Потом он подходит ко мне, нагибается и хватает меня за плечо.
— Товарищ, — говорит, — извини! Чуть к богу в рай не послали.
Я говорю:
— Ничего. Пожалуйста. Дайте мне лошадь, я к Буденному поскачу. У меня, — говорю, — к нему очень важные оперативные сводки.
А сам, понимаете, и с земли встать не могу. Сижу на земле, без сапог и портянками пот с лица вытираю. Упрел, понимаете… Упреешь!..
Через пять минут у ворот тачанка гремит. На паре. Кони такие чудные, так и бьются — прямо копытами землю роют! Меня положили на тачанку. Сеном всего обклали. Тепло, мягко…
Я, помню, глаза чуть-чуть призакрыл и слышу — товарищ Белопольский командует:
— В Луганск, до штаба командарма Буденного.
Тогда я голову поднимаю.
— Послушайте, — говорю, — и Зыкова тоже положьте.
И Зыкова принесли и положили рядом со мной. Пихнул я его, помню, головой в бок. Молчит. Ни бум-бум. Как дерево.

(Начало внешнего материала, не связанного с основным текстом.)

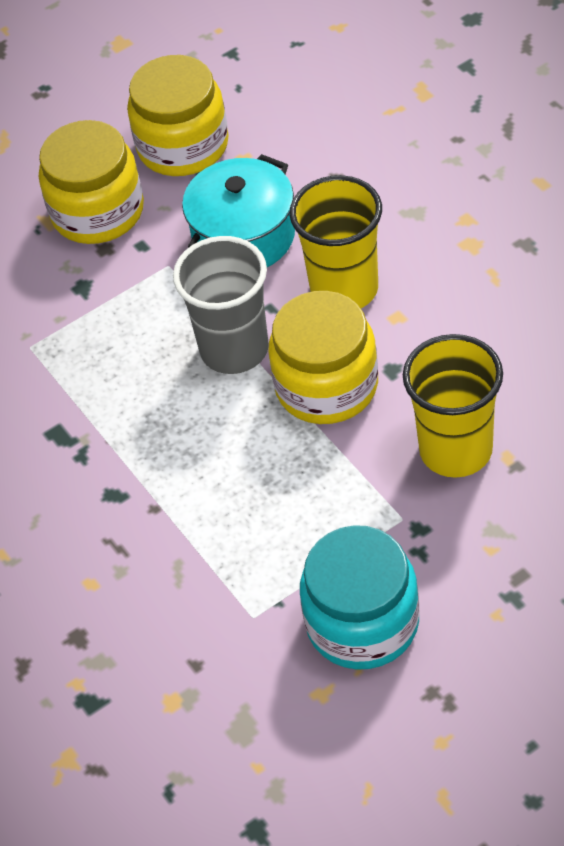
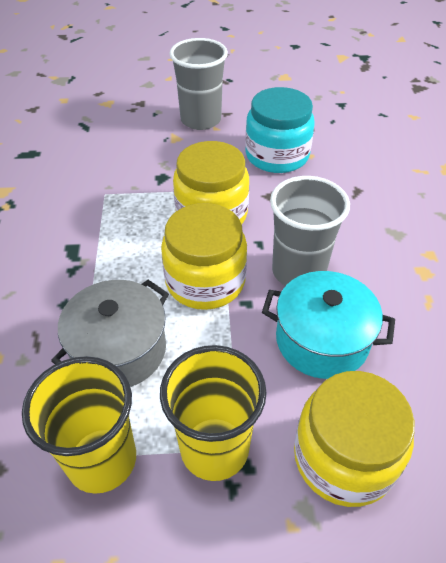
grey cup: [173,236,269,374] = 1 -> [169,38,228,130] [270,176,350,286] = 2
grey pot: none = 0 -> [51,280,169,387] = 1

Тут кучер мой захлопал кнутом, тачанка дернулась, и я потерял память. Заснул, одним словом.
И, помню, вижу я сон.
Будто стоим мы в городе Елисаветграде. Будто у меня новые сапоги. И будто я покупаю у Ваньки Лычкова, нашего старшины, портянки. Будто он хочет за них осьмую махорки и сахару три или четыре куска. А я даю полторы пайки хлеба и больше ни шиша, потому что махры у меня нет. Я некурящий. И будто мне очень хочется купить эти портянки. Понимаете, они такие особенные. Мягкие. Из господского полотенца.
Я говорю:
— Полтора фунта я дам. Хлеб очень хороший. Почти свежий.
А Лычков говорит:
— Нет… К богу!
Ну, я не помню, на чем мы с ним сторговались, но все-таки я их заимел. Я их купил, эти портянки. И стал наматывать на ноги.
Мотаю их тихо, спокойно, а тут вдруг товарищ Заварухин идет. Идет он будто и пуговицы на гимнастерке считает. И так говорит:
— Трофимов, до нашего сведения дошло, что ты на ногах имеешь мозоли. Это верно?
— Так точно, — говорю. — Есть маленькие.
— Ну вот, — говорит. — Наш особый отдел решил тебя по этому поводу расстрелять.
Я говорю:
— Как хотите, товарищ Заварухин. Это, — я говорю, — товарищ Заварухин, ваше личное дело. Можете расстреливать.
И начинаю, понимаете, тихо, спокойно разматывать свои портянки. Сымаю портянки и думаю: «Н-да! Бывает в жизни огорченье…»
А тут я проснулся.
Лежу в тачанке. Тачанка стоит почему-то. Темно. Мост какой-то или застава. Мой кучер сидит на передке и курит.
А рядом Зыков.
Хрипит мой Зыков из последних сил, и все лицо у него, подумайте, в крови. Из виска так и булькает. Так и клекочет.
Хотел я подняться и кучеру сказать, чтобы чего-нибудь с ним сделали, но мне так страшно стало, что я обратно без памяти упал. И обратно заснул.
А второй раз проснулся уже в другом месте.
Лежу я в мягкой постели. Над головой у меня лампочка тихо горит. На животе чего-то лежит горячее, пузырь какой-то, а рядом на стуле сидит такой рыжеватый дядя в белом переднике.
Я говорю:
— Ты кто, рыжий?
Он говорит:
— Я доктор.
— А я?
— А ты в лазарете. Ты больной. Лежи, пожалуйста, и не двигайся. У тебя только что в желудке нашли сургуч, чернила и еще кое-что.